Basically there are two solution to the problem (ignoring degenerate cases). In order to define unique solution to the problem one must impose additional constraints like for example element with maximum absolute value must be positive.

Answer 3

We would like to minimize $\|Ax\|_2$ subject to the equality constraint $\|x\|_2 = 1$. Hence,

$$\begin{array}{ll} \text{minimize} & \|Ax\|_2\\ \text{subject to} & \|x\|_2 = 1\end{array}$$

which can be rewritten as a quadratically constrained quadratic program (QCQP)

$$\begin{array}{ll} \text{minimize} & \|Ax\|_2^2\\ \text{subject to} & \|x\|_2^2 = 1\end{array}$$

Thus,

$$\|Ax\|_2^2 = x^T A^T A x \geq \lambda_{\min} (A^T A) \|x\|_2^2 = \lambda_{\min} (A^T A) = \sigma_{\min}^2 (A)$$

and

$$\|Ax\|_2 \geq \sigma_{\min} (A)$$

If $A$ has full column rank, then its SVD is of the form

$$A = U \Sigma V^T = \begin{bmatrix} U_1 & U_2\end{bmatrix} \begin{bmatrix} \hat\Sigma\\ O\end{bmatrix} V^T$$

where the zero matrix may be empty. The eigendecomposition of $A^T A$ is, thus,

$$A^T A = V \Sigma^T U^T U \Sigma V^T = V \Sigma^T \Sigma V^T = V \hat\Sigma^2 V^T$$

In this case, $\sigma_{\min} (A) > 0$, and the minimum is attained at the intersection of the $1$-dimensional vector subspace spanned by the right singular vector associated with $\sigma_{\min} (A)$ with the unit Euclidean sphere. As the singular values are usually listed in descending order, this right singular vector should be the last column of $V$. If the minimum singular value has multiplicity greater than $1$, then the minimum is attained at the intersection of a vector subspace of dimension greater than $1$ with the unit Euclidean sphere, which means that columns of $V$ other than the last could be used.
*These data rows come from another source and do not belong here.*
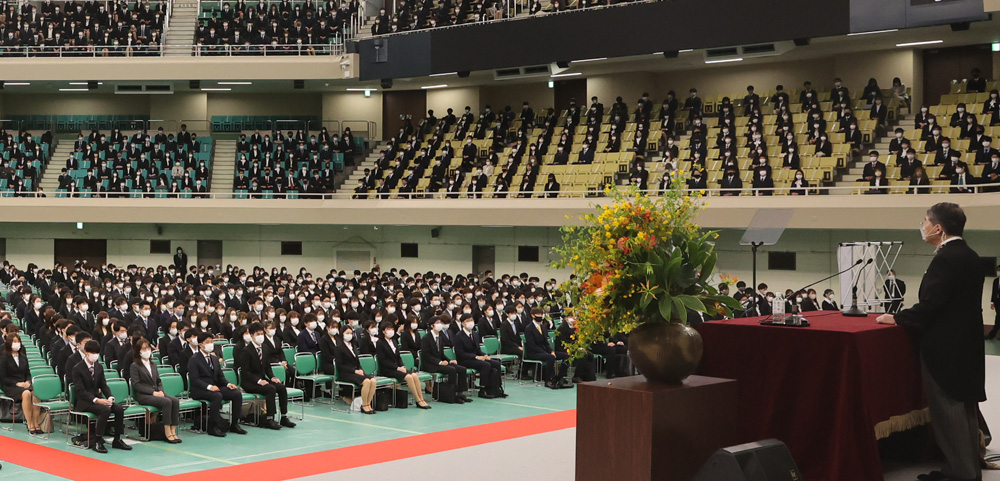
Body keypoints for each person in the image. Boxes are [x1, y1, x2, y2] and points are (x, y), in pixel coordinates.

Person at [877, 203, 984, 481]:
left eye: (925, 221)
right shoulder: (970, 255)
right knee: (964, 410)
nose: (922, 226)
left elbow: (932, 304)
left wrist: (897, 318)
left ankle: (960, 473)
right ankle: (967, 468)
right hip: (967, 344)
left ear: (939, 228)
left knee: (948, 410)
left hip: (945, 348)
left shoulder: (946, 258)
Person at [71, 340, 132, 453]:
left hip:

If $A$ does not have full column rank, then its SVD is of the form

$$A = U \Sigma V^T = \begin{bmatrix} U_1 & U_2\end{bmatrix} \begin{bmatrix} \hat\Sigma & O\\ O & O\end{bmatrix} \begin{bmatrix} V_1^T\\ V_2^T\end{bmatrix}$$

where the zero matrices may be empty. The eigendecomposition of $A^T A$ is, thus,

$$A^T A = V \Sigma^T U^T U \Sigma V^T = V \Sigma^T \Sigma V^T = \begin{bmatrix} V_1 & V_2\end{bmatrix} \begin{bmatrix} \hat\Sigma^2 & O\\ O & O\end{bmatrix} \begin{bmatrix} V_1^T\\ V_2^T\end{bmatrix}$$

In this case, $\sigma_{\min} (A) = 0$, and the minimum is attained at the intersection of the null space of $A$ with the unit Euclidean sphere. As the columns of $V_2$ span the null space of $A$, any column of $V_2$ would do.